(Stored records)

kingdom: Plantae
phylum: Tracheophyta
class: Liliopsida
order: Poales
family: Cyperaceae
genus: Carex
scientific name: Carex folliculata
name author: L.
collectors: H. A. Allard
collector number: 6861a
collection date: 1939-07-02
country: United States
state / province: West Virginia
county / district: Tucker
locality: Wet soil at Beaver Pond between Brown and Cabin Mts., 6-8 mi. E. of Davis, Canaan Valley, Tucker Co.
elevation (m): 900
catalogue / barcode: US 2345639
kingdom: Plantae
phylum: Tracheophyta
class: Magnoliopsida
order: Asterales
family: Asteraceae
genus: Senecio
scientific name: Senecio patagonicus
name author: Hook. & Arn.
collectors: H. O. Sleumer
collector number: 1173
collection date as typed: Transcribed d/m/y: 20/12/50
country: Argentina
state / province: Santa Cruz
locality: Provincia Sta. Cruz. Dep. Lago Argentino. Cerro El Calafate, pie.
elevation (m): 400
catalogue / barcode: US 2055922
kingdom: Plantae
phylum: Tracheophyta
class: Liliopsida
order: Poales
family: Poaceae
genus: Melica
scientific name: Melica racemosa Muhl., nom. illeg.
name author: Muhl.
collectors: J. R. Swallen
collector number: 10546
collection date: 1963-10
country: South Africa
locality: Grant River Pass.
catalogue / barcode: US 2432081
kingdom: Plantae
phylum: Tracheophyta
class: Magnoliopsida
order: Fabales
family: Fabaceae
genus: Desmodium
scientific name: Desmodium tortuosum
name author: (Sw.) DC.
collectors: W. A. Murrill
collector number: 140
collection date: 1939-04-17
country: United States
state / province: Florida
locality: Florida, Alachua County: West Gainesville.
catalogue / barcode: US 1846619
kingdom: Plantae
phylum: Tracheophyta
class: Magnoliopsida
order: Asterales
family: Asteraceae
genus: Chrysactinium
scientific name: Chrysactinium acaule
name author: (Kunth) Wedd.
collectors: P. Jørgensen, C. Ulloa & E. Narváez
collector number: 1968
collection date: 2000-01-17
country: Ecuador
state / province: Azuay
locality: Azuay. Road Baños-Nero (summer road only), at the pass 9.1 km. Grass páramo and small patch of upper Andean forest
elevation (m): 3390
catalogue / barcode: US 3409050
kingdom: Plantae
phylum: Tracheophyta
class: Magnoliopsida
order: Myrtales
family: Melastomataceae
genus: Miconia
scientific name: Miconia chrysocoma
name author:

WHAT TO PRODUCE: Copy out the lines of the material again unchanged, everything from the line containing "elevation (m): 400" down to the line containing "catalogue / barcode: US 3409050", including both of those lines.

COMPLETE OUTPUT:
elevation (m): 400
catalogue / barcode: US 2055922
kingdom: Plantae
phylum: Tracheophyta
class: Liliopsida
order: Poales
family: Poaceae
genus: Melica
scientific name: Melica racemosa Muhl., nom. illeg.
name author: Muhl.
collectors: J. R. Swallen
collector number: 10546
collection date: 1963-10
country: South Africa
locality: Grant River Pass.
catalogue / barcode: US 2432081
kingdom: Plantae
phylum: Tracheophyta
class: Magnoliopsida
order: Fabales
family: Fabaceae
genus: Desmodium
scientific name: Desmodium tortuosum
name author: (Sw.) DC.
collectors: W. A. Murrill
collector number: 140
collection date: 1939-04-17
country: United States
state / province: Florida
locality: Florida, Alachua County: West Gainesville.
catalogue / barcode: US 1846619
kingdom: Plantae
phylum: Tracheophyta
class: Magnoliopsida
order: Asterales
family: Asteraceae
genus: Chrysactinium
scientific name: Chrysactinium acaule
name author: (Kunth) Wedd.
collectors: P. Jørgensen, C. Ulloa & E. Narváez
collector number: 1968
collection date: 2000-01-17
country: Ecuador
state / province: Azuay
locality: Azuay. Road Baños-Nero (summer road only), at the pass 9.1 km. Grass páramo and small patch of upper Andean forest
elevation (m): 3390
catalogue / barcode: US 3409050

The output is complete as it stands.